Un’altra nuvola nera all’orizzonte è la questione dei migranti siriani ospitati dalla Turchia, quasi 4 milioni di persone arrivate dopo l’inizio del conflitto civile nel 2011. Erdogan ha promesso che 1 milione di rifugiati tornerà “volontariamente” in patria, ma il presidente siriano Bashar al-Assad, con il quale il presidente turco sta cercando da mesi una riconciliazione dopo avere rotto i rapporti oltre dieci anni fa, ha chiesto esplicitamente che le truppe di Ankara lascino il suo Paese. Il capo dello stato avrebbe catalizzato i voti degli elettori nazionalisti di destra che al primo turno delle elezioni avevano scelto Sinan Ogan. Nelle ultime due settimane anche Kemal Kilicdaroglu si è concesso una sbandata nella stessa direzione che con ogni probabilità gli è costata molti consensi nelle zone curde. Per la prima volta Erdoğan terrà il suo primo discorso del nuovo mandato dal nuovissimo palazzo presidenziale non dalla sede dello Akp.
Nella campagna elettorale L’Akp, il Partito della giustizia e dello sviluppo, si era alleato con i nazionalisti del Mhp, di destra e conservatori. Kemal Kilicdaroglu, 74 anni, economista, un curdo di religione alavita che ha rivendicato le sue origini, da 15 anni alla testa del Partito Popolare Repubblicano, in sigla Chp, kemalista e socialdemocratico, era il leader dell’”Alleanza della Nazione” . Al cartello elettorale hanno aderito il Partito della Felicità (Sp) conservatore islamista fondato nel 2001 da Necmettin Erbakan, il leader storico dell’islamismo politico in Turchia, il Partito Democratico (Dp), liberale di centro destra, il Partito della Patria (Pd) e il Partito Buono (Iyi) di Meral Aksener, entrambi di centro. Il Partito Democratico dei Popoli (Hdp) filocurdo e liberale, forte del 10 per cento dell’elettorato ha sostenuto la coalizione appoggiando i candidati del “Partito della Sinistra verde” Yeşil Sol. I curdi, 20 milioni di cittadini turchi, sono vittime di una repressione di antica data. Il deputato e copresidente dello Hdp Selahattin Demirtas è in carcerazione preventiva dal 2016. Per questa vicenda la Corte Europea per i Diritti dell’Uomo ha condannato la Turchia. “Il nostro più grande obiettivo è portare la Turchia verso giorni prosperi, pacifici e gioiosi”, aveva promesso Kilicdaroglu. L’ “Alleanza della Nazione” era sostenuta anche da Ali Babacan, già ministro dell’economia del “Sultano”, e da Ahmet Davutoglu, l’ex premier del capo dello stato in carica.

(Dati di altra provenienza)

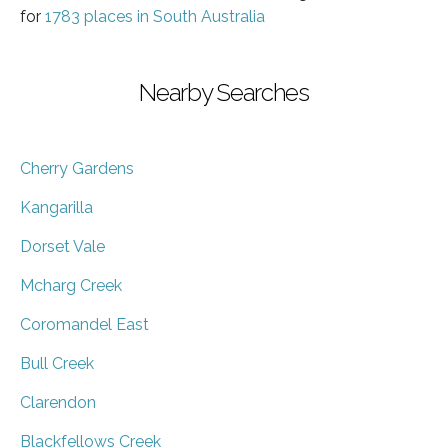
for
1783 places in South Australia
Nearby Searches
Cherry Gardens
Kangarilla
Dorset Vale
Mcharg Creek
Coromandel East
Bull Creek
Clarendon
Blackfellows Creek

La citazione irriverente di un proverbio circasso sui potenti ha portato in carcere il 22 gennaio 2022 una nota giornalista turca. Sedef Kabas, 52 anni, è stata condannata a 11 mesi di prigione. “C’è un proverbio molto famoso – aveva detto in diretta sul canale televisivo dell’opposizione “Tele 1” – che dice che la testa coronata diventa più saggia. Ma vediamo che non è vero. Il bue non diventa re entrando nel Palazzo, ma il Palazzo diventa una stalla. E’ stata arrestata per aver insultato il presidente turco Recep Tayyip Erdoğan, un’imputazione che dal 2014 è stata contestata in oltre 160 mila casi sfociati in 12.881 condanne.